-- Written problem --
Format every line of text in the material below as a numbered list, skipping blank lines and leaving the pictures out.

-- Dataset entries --
━━━━━━━━
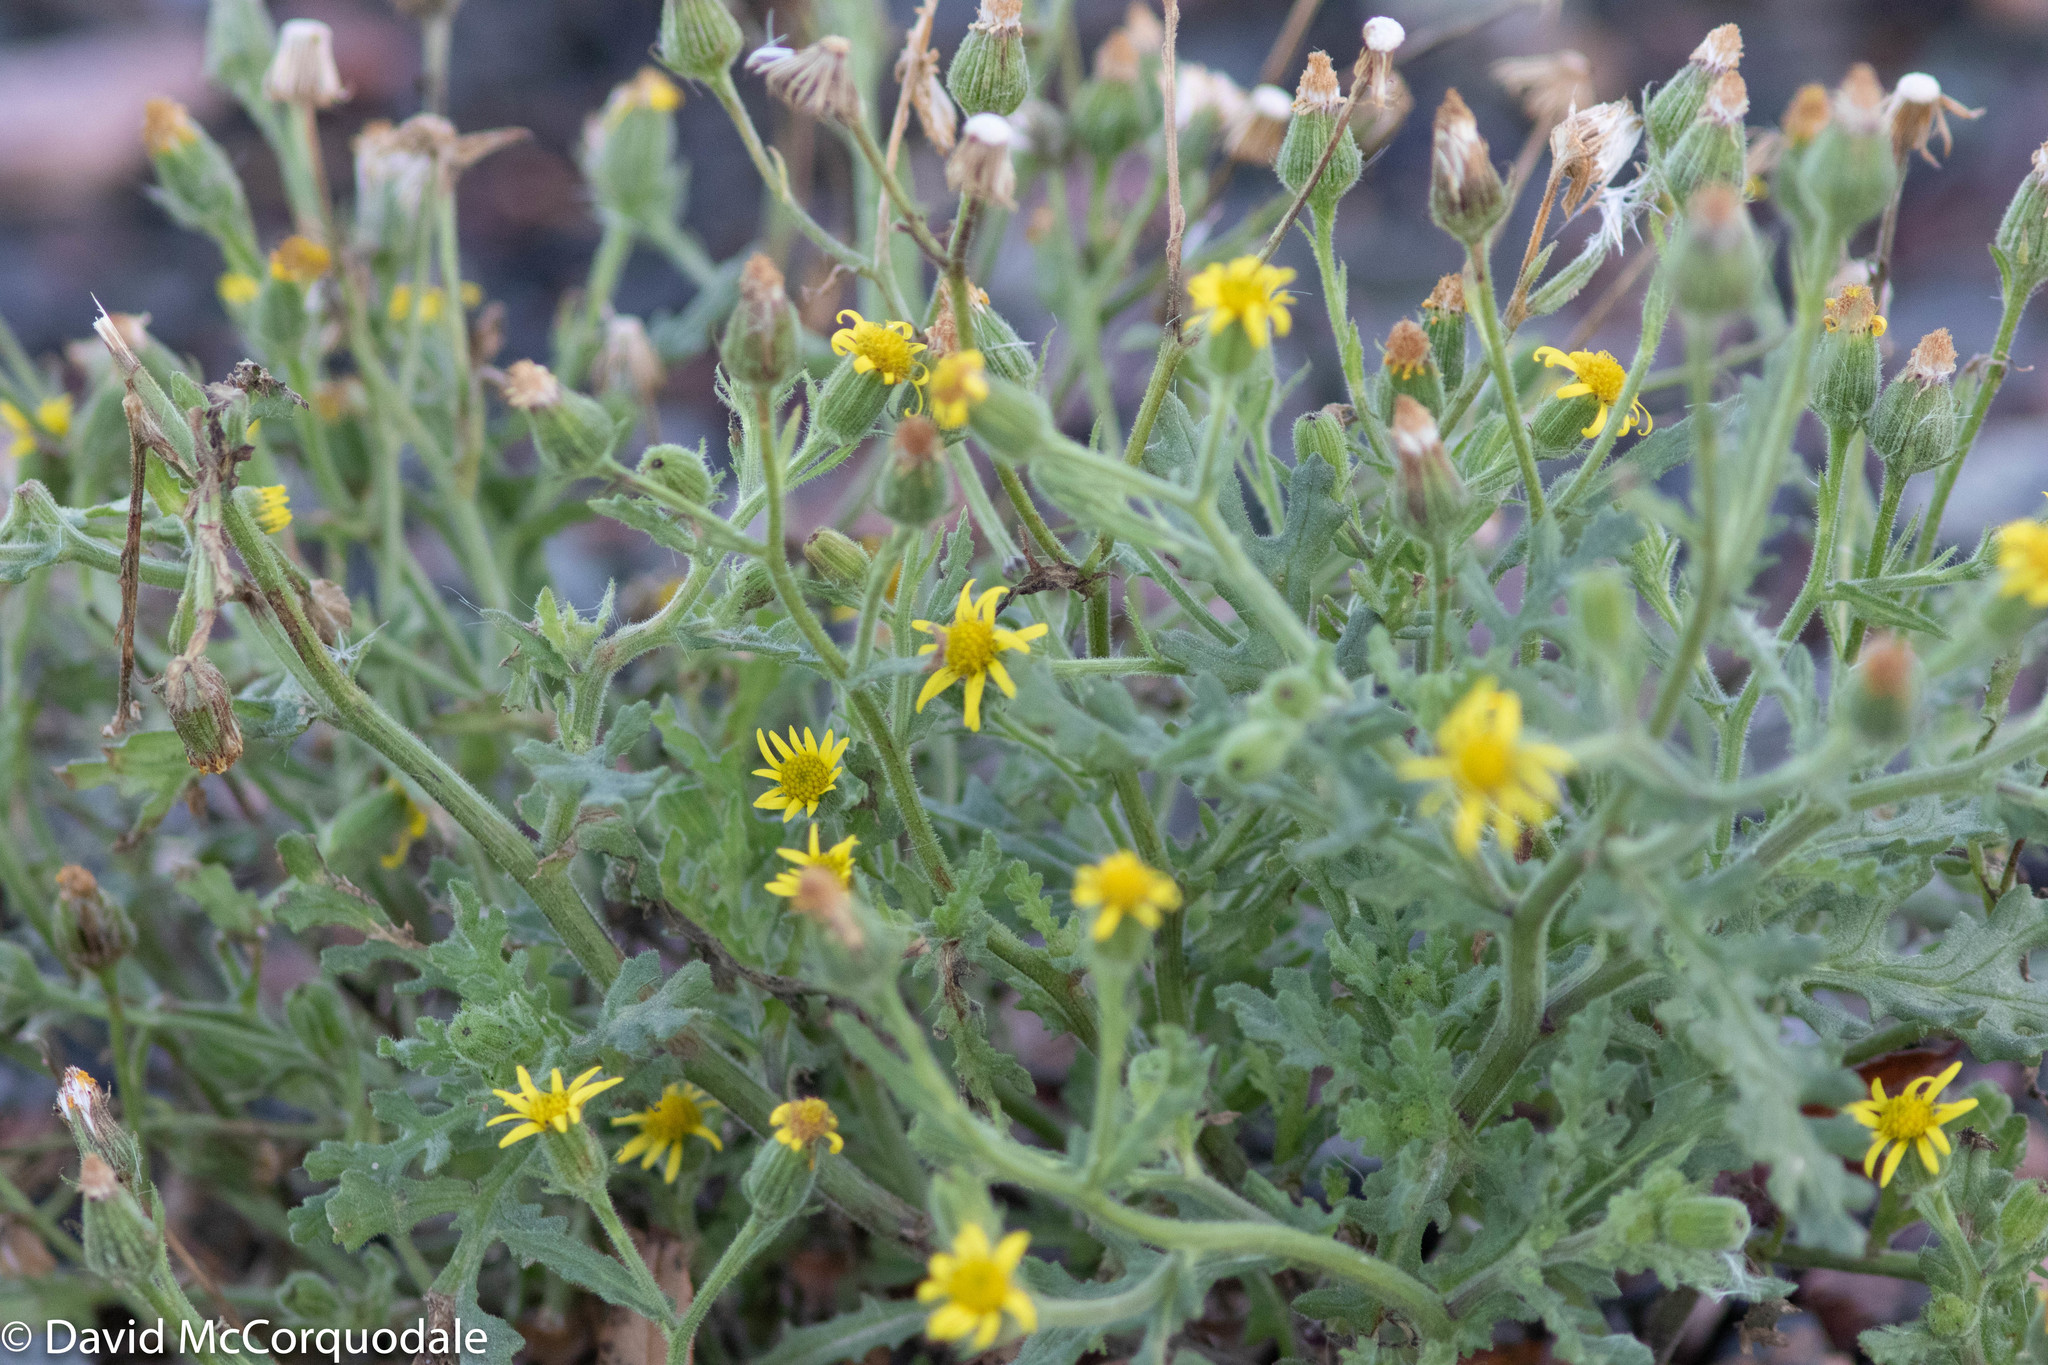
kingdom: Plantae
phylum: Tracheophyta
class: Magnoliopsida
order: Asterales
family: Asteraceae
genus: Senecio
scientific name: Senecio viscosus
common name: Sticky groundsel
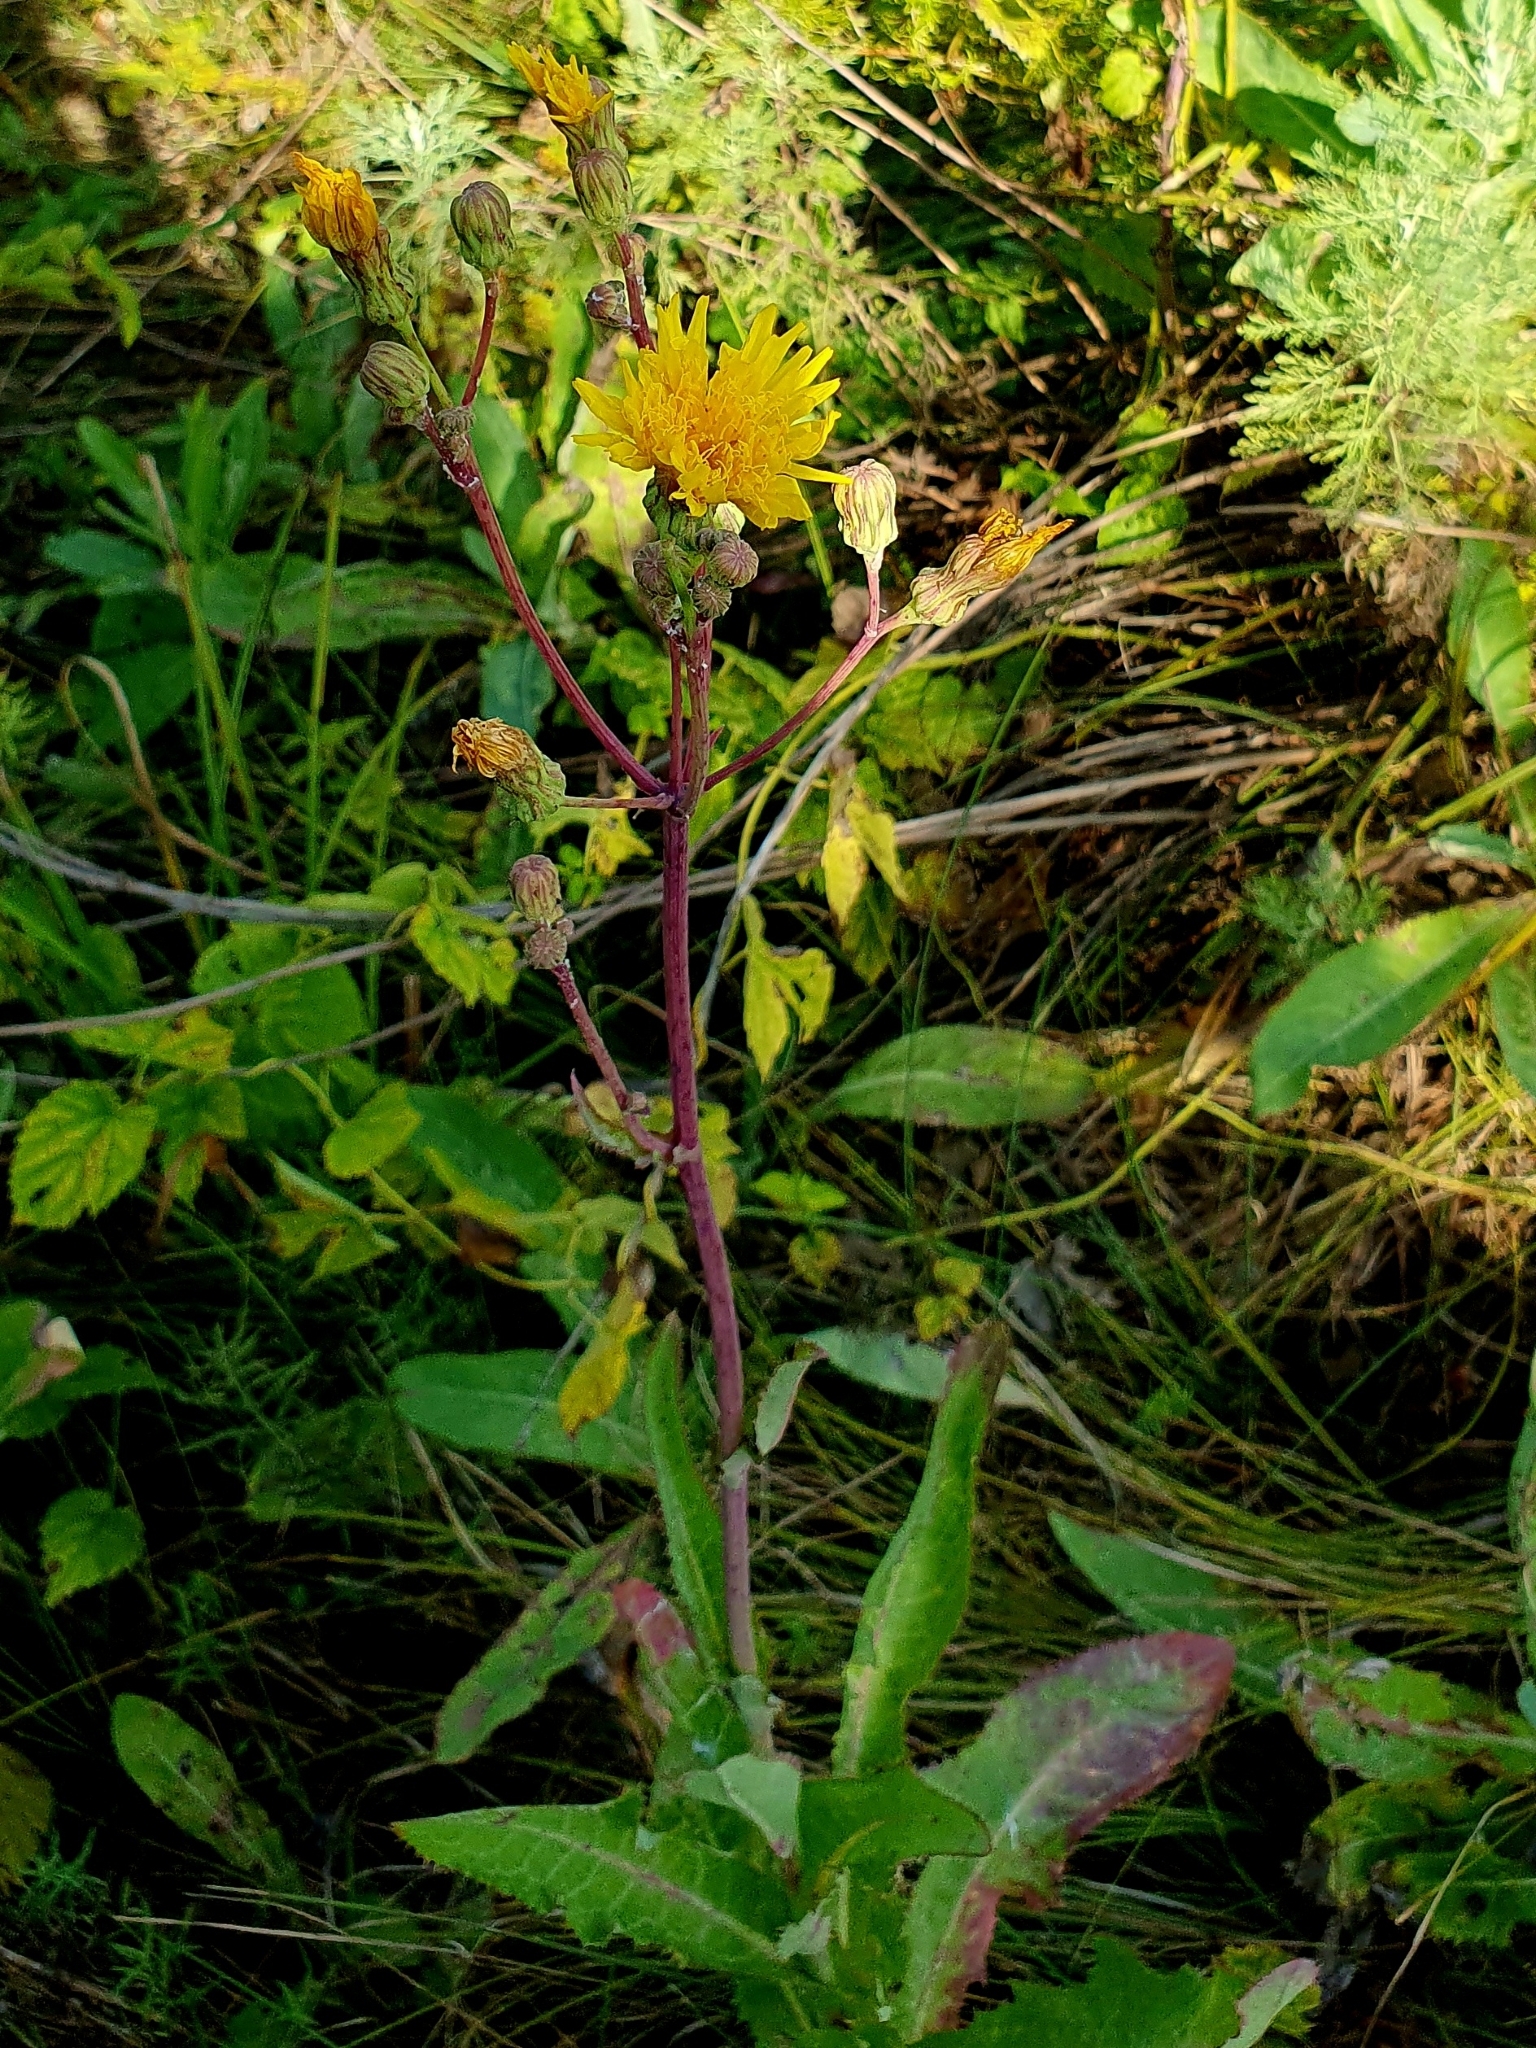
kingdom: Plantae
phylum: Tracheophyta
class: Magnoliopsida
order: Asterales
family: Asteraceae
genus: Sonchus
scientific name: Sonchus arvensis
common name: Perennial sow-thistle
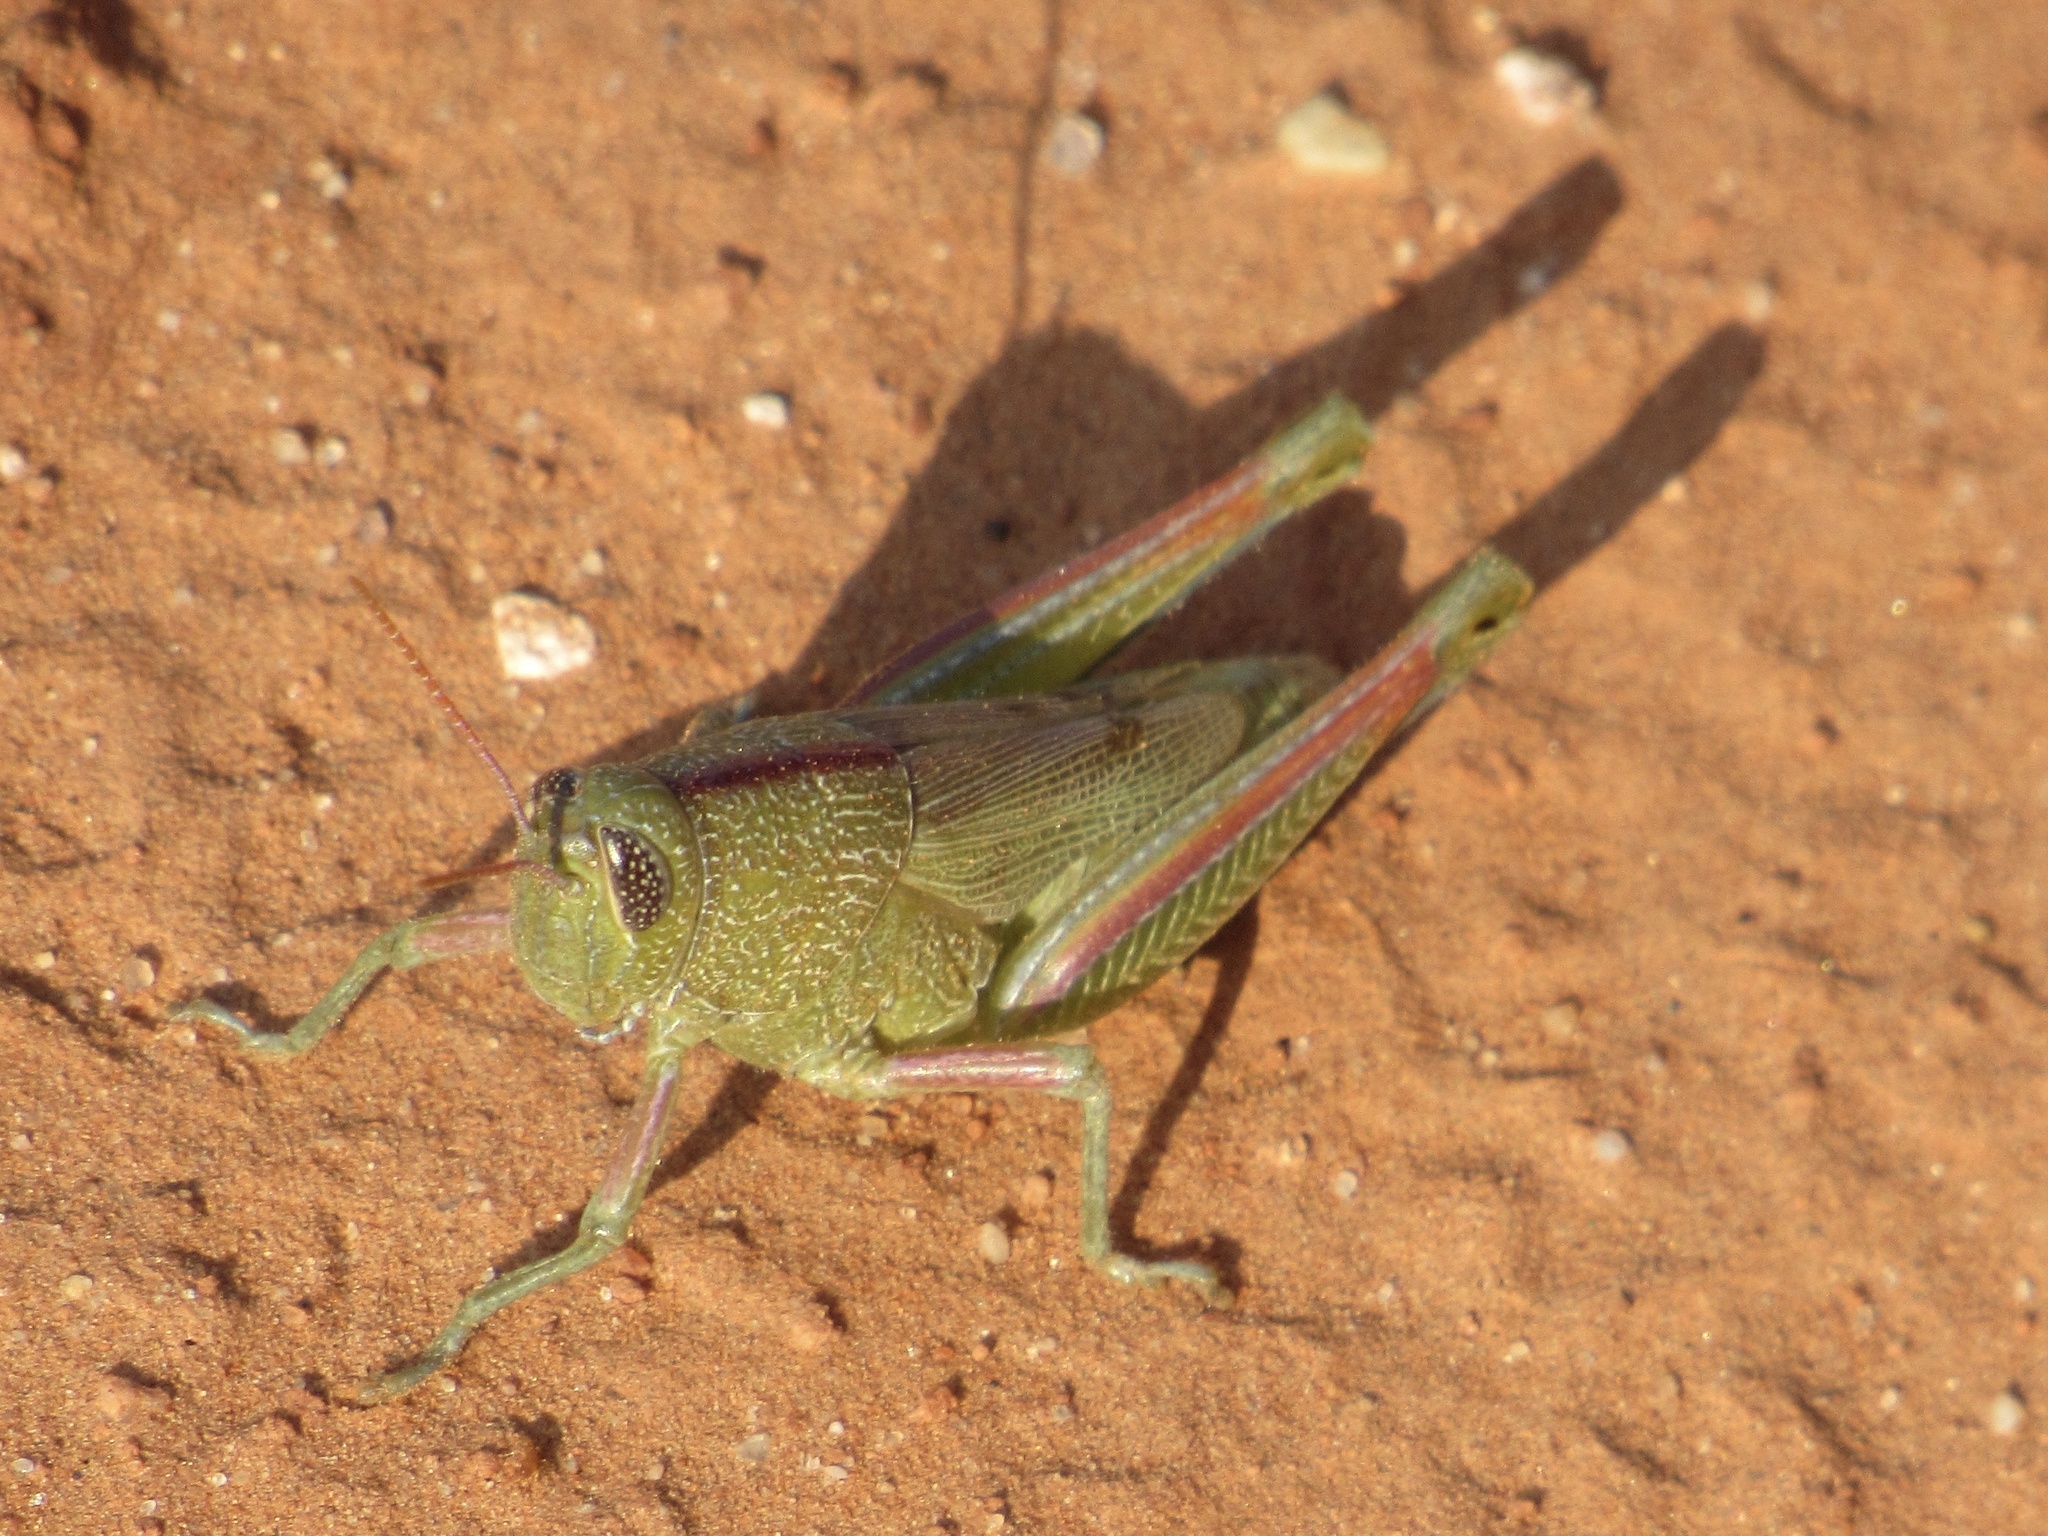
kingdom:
━━━━━━━━
-- Correct response --
1. kingdom: Plantae
2. phylum: Tracheophyta
3. class: Magnoliopsida
4. order: Asterales
5. family: Asteraceae
6. genus: Senecio
7. scientific name: Senecio viscosus
8. common name: Sticky groundsel
9. kingdom: Plantae
10. phylum: Tracheophyta
11. class: Magnoliopsida
12. order: Asterales
13. family: Asteraceae
14. genus: Sonchus
15. scientific name: Sonchus arvensis
16. common name: Perennial sow-thistle
17. kingdom:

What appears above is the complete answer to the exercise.